Transcribed page contents ->

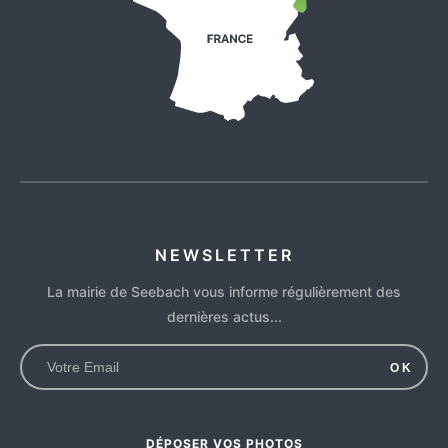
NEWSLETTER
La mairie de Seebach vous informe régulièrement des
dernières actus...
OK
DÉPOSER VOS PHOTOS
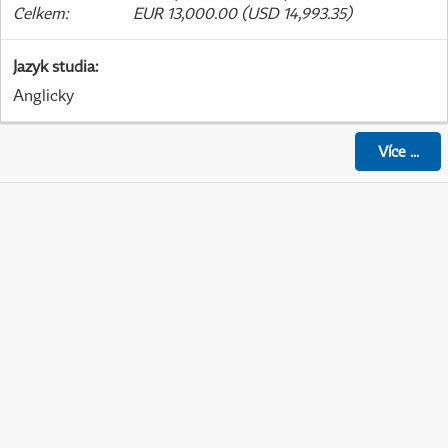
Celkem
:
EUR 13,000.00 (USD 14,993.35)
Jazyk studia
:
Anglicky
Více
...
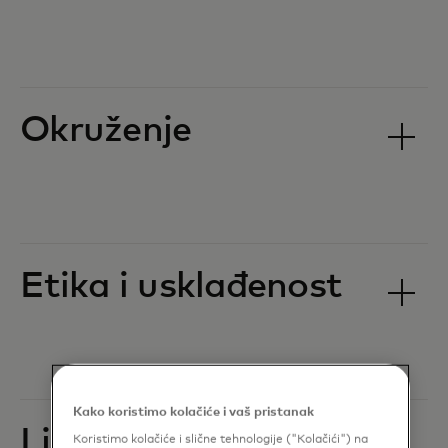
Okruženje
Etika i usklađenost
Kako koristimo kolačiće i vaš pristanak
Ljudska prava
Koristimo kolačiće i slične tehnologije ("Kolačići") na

Exercise -> Give all the records again, exactly, without images.

Exercise answer ->
NEWSLETTER
La mairie de Seebach vous informe régulièrement des
dernières actus...
OK
DÉPOSER VOS PHOTOS
Celkem
:
EUR 13,000.00 (USD 14,993.35)
Jazyk studia
:
Anglicky
Více
...
Okruženje
Etika i usklađenost
Kako koristimo kolačiće i vaš pristanak
Ljudska prava
Koristimo kolačiće i slične tehnologije ("Kolačići") na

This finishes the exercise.